Name: Anqi Wu
When: Thursday, December 3, 2020 at 11:00 am
Title: Understand The Brain Using Interpretable Machine Learning Models
Abstract: Computational neuroscience is a burgeoning field embracing exciting scientific questions, a deluge of data, an imperative demand for quantitative models, and a close affinity with artificial intelligence. These opportunities promote the advancement of data-driven machine learning methods to help neuroscientists deeply understand our brain. In particular, my work lies in such an interdisciplinary field and spans the development of both scientifically-motivated probabilistic modeling approaches for neural and behavior analyses and scalable and efficient inference algorithms to fit the models. In this talk, I will first present my work on a Bayesian latent manifold tuning model for neural recordings in multiple cortical areas and discovering intriguing scientific insights. Next, I will talk about a novel probabilistic graphical model for animal pose tracking and interpretable downstream behavioral analyses. In the third example, I will introduce a fast and robust inference method for Bayesian neural networks (BNNs), which are essential for studying higher-order sensory encoding. The proposed method eliminates gradient variance and automates prior selection, which are critical challenges in variational Bayes. Finally, I will envision my future plans on bridging these works and building integrated intelligent systems.

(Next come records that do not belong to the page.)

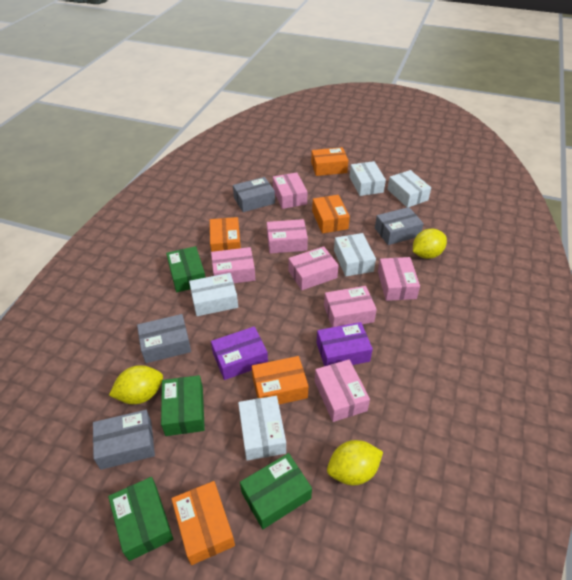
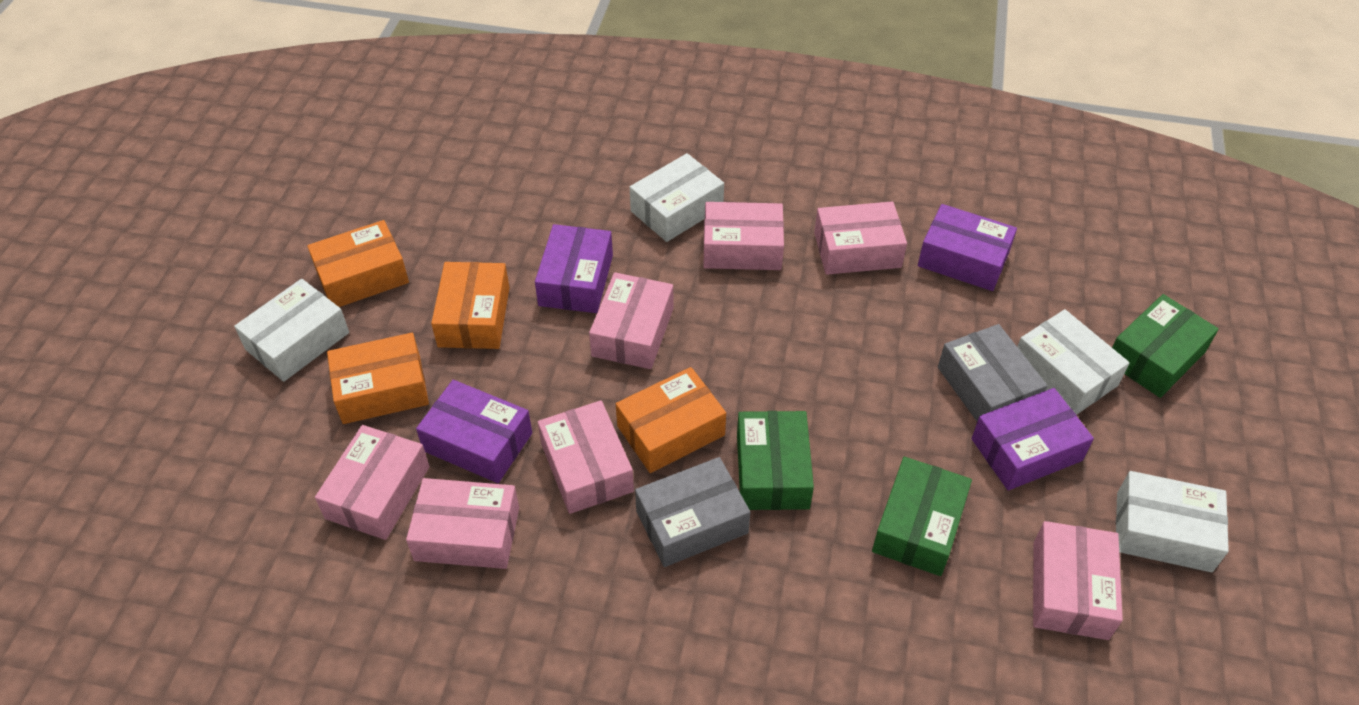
green box: [108,477,173,561] [161,375,205,436] [166,246,206,292] [240,453,312,529] = 4 -> [737,411,814,510] [872,457,972,576] [1112,294,1219,398] = 3
grey box: [93,410,155,470] [137,314,191,363] [233,177,275,212] [375,207,424,245] = 4 -> [635,457,751,567] [938,324,1048,421] = 2
orange box: [171,481,235,565] [210,217,241,252] [252,356,308,404] [311,147,349,176] [312,195,350,233] = 5 -> [307,220,409,307] [327,333,429,424] [431,262,510,349] [616,367,726,473] = 4
purple box: [211,327,268,380] [317,322,373,366] = 2 -> [416,380,532,483] [535,224,613,313] [918,204,1017,291] [971,388,1094,490] = 4
white box: [189,273,238,316] [238,396,286,461] [334,233,376,276] [350,161,386,196] [388,170,431,207] = 5 -> [234,279,349,382] [630,153,724,242] [1017,309,1129,415] [1116,471,1229,572] = 4
yellow lemon: [109,365,163,404] [327,440,383,485] [413,229,447,259] = 3 -> none = 0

Bio: Anqi Wu is a Postdoctoral Research Fellow at the Center for Theoretical Neuroscience, the Zuckerman Mind Brain Behavior Institute, Columbia University, working with Prof. Liam Paninski and Prof. John Cunningham. She received her Ph.D. degree in Computational and Quantitative Neuroscience with Prof. Jonathan Pillow and a graduate certificate in Statistics and Machine Learning from Princeton University in 2019. She holds a Master's degree in Computer Science from The University of Southern California, and a Bachelor's degree in Electrical Engineering from Harbin Institute of Technology, China. She also worked as a summer research associate at The University of Texas at Austin and Microsoft Research, Cambridge, U.K.. Her research interest is to develop cutting edge machine learning models for in-depth scientific discovery in neuroscience and build up neuro-inspired artificial intelligence systems. Anqi received the USC Chevron Fellowship and was selected for the 2018 MIT Rising Star in EECS. She published a series of proceedings, and some of them were selected for oral presentations at top-tier machine learning and computational neuroscience conferences. She co-organized workshops at Cosyne and served as a Lecturer at Neuromatch Academy summer school.